The principal investigator will submit the NCGM Conflict of Interest Management Committee review report to the NCGM Clinical Research Review Board for review and approval. Additionally, the principal investigator will continuously monitor, manage, and publish the conflicts of interest throughout the study period.

• Studies (such as life-saving clinical research in an emergency setting) for which obtaining consentis difficult

Not applicable.

3. Discussion

The COVID-19 pandemic is currently ongoing, and there have been significant efforts in the development of COVID-19 vaccines. However, the neutralizing antibody titers in vaccinated individuals are reported to progressively decrease over time. Japanese pharmaceutical companies have published the results of Phase I and II studies on the safety and efficacy of different vaccines. Final clinical trials will be conducted with the aim of practical application by March 2023. Since mRNA vaccination is progressing around the world, it is necessary to evaluate the efficacy and safety of booster doses in individuals who have received two doses of mRNA vaccine in order to make effective use of inactivated vaccines in the future. There have been studies evaluating the progression of antibody titers with boosters with inactivated vaccines after initial immunization with inactivated vaccines and with boosters with mRNA vaccines, but few studies have evaluated boosters with inactivated vaccines after initial immunization with mRNA vaccines [12,13]. This is the first study of booster immunization with KD-414 developed in Japan.

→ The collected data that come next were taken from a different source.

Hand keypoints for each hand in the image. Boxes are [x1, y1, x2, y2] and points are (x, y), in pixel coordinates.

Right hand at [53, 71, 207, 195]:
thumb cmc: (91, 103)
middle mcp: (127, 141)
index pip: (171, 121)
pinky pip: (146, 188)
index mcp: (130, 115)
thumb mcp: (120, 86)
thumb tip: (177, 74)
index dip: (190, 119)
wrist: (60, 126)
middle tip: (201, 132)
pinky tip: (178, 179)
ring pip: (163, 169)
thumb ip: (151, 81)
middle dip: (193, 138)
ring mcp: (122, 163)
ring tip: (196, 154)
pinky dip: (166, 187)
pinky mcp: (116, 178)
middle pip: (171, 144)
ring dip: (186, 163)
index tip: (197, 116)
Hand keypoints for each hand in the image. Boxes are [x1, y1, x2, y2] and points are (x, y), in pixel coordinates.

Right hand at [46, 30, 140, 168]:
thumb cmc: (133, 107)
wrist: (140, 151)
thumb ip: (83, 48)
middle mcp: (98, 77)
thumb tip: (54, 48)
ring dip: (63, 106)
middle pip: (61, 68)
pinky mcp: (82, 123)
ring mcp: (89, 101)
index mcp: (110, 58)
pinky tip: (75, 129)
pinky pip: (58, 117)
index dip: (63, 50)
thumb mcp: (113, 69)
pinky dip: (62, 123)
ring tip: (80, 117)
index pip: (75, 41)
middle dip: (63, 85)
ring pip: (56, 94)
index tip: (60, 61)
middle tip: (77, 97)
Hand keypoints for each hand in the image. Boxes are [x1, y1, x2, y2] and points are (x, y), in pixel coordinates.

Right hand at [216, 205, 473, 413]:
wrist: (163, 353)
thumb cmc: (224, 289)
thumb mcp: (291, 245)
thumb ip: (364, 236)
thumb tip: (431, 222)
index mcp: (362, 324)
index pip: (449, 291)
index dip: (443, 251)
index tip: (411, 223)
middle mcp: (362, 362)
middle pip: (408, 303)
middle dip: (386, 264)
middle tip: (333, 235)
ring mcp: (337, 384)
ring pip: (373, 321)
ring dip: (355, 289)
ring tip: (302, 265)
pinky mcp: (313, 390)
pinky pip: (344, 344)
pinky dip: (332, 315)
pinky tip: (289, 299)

This manuscript describes the protocol for a study that aims to examine the effect of a booster dose with KD-144, a novel inactivated Japanese vaccine, on antibody titers. A previous study comparing the efficacy, side effects, and seroconversion of various vaccine formats against SARS-CoV-2, including inactivated, recombinant, mRNA, and nano-particle-based vaccines suggested that inactivated vaccines have fewer side-effects and similar seroconversion compared to other types of vaccines [14]. Furthermore, heterologous prime-boost vaccine strategies have been shown to result in improved immunogenicity, reactogenicity, safety, effectiveness and flexibility, as well as to mitigate against intermittent supply shortages [15,16].

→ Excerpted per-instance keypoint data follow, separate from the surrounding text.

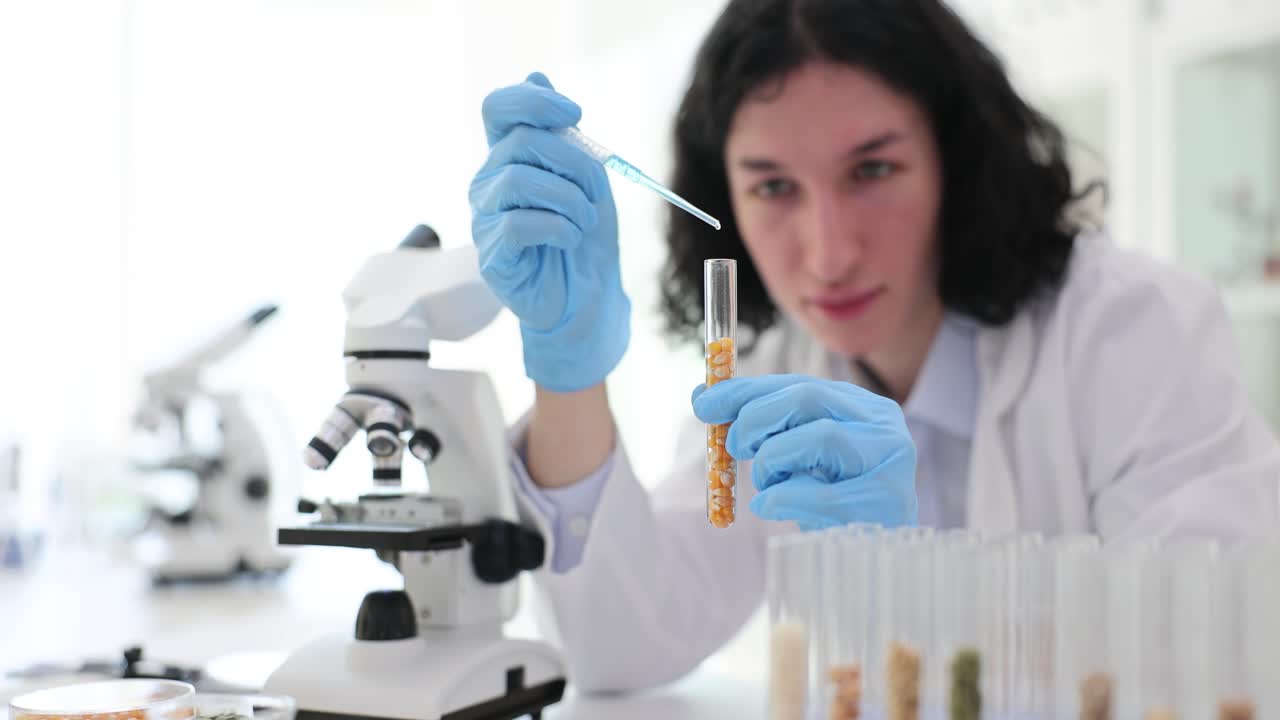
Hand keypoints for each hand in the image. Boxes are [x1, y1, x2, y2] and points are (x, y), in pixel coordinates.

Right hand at [469, 71, 629, 392]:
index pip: (499, 107)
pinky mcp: (491, 254)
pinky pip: (517, 224)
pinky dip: (557, 227)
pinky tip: (571, 238)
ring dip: (569, 199)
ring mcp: (485, 218)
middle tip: (595, 193)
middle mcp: (489, 181)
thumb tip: (536, 74)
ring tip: (585, 221)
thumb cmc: (585, 235)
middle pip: (522, 142)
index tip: (575, 115)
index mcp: (509, 156)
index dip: (534, 101)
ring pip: (519, 180)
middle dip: (573, 162)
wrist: (588, 297)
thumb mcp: (586, 177)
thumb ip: (562, 133)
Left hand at [691, 374, 917, 529]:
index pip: (798, 384)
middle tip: (733, 448)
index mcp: (862, 408)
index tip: (704, 402)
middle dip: (755, 419)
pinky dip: (782, 498)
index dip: (746, 391)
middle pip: (807, 398)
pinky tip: (769, 507)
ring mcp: (891, 462)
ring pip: (819, 437)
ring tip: (766, 485)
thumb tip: (703, 396)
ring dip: (773, 461)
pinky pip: (820, 493)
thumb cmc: (834, 509)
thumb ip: (763, 427)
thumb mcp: (798, 461)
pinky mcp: (886, 502)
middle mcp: (883, 426)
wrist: (873, 564)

There are some limitations to this protocol. First, it is designed as a single-arm study with no randomization. Second, the follow-up period will be relatively short (40 days) because the COVID-19 vaccination at public expense commences 42 days after KD-414 vaccination. Third, the definition of an ‘appropriate’ amount of KD-414 vaccination is unclear; the dose used in this study was determined based on the dose of the first and second shots of KD-414 in Phase I and II clinical trials.